*** Records to use ***
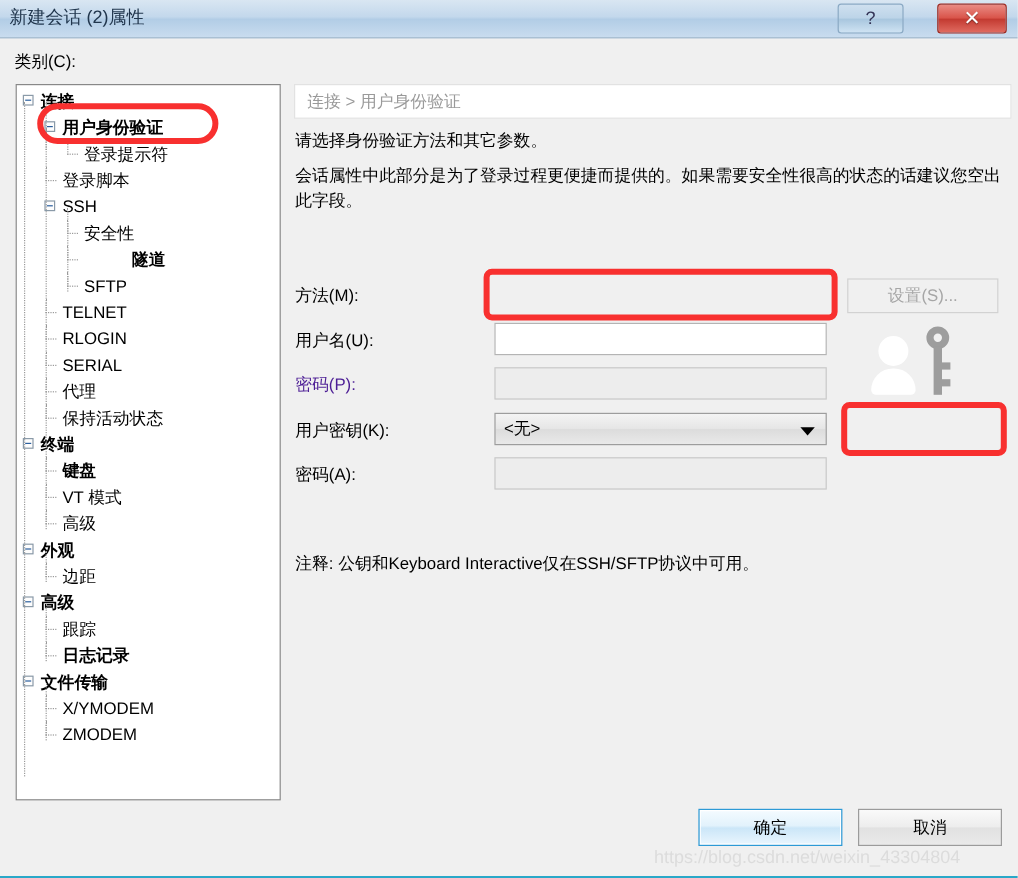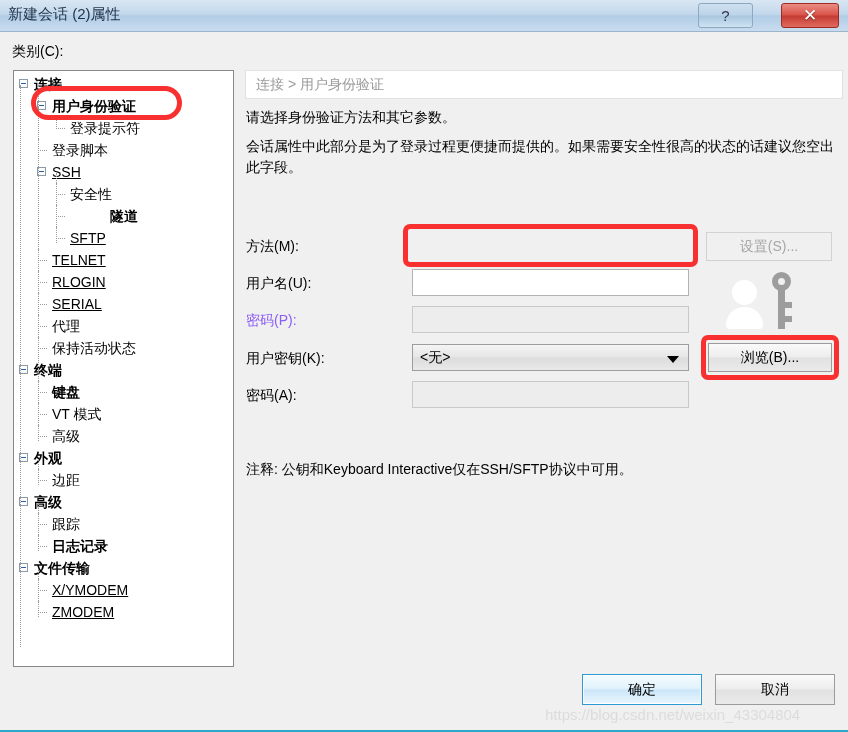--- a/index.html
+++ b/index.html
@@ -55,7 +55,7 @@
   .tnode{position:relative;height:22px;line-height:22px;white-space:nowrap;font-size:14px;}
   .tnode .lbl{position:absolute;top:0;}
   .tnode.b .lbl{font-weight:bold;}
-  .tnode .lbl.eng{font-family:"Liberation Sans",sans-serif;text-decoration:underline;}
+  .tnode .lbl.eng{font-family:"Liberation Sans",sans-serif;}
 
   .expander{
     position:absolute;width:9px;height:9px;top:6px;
***
*** Records to use ***
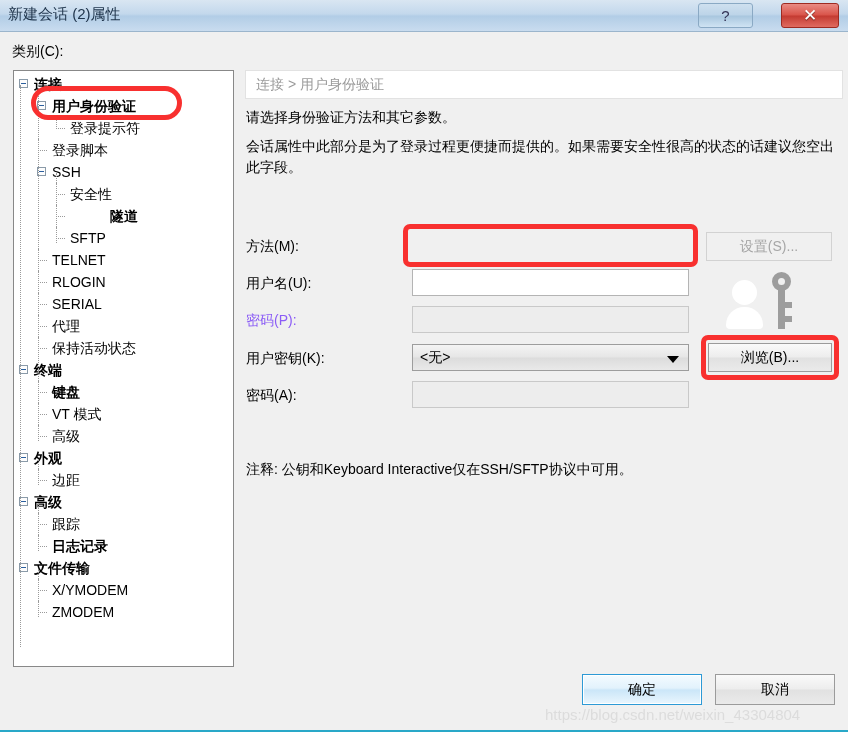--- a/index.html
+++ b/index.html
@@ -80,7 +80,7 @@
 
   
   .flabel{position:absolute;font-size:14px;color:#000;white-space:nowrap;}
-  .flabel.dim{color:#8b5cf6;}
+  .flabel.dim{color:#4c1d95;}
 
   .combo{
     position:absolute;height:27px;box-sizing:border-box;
***
Problem to work on – Counting only lines that hold "space", state how many appear in the records, and give nothing but the number.

Reply to the task – 2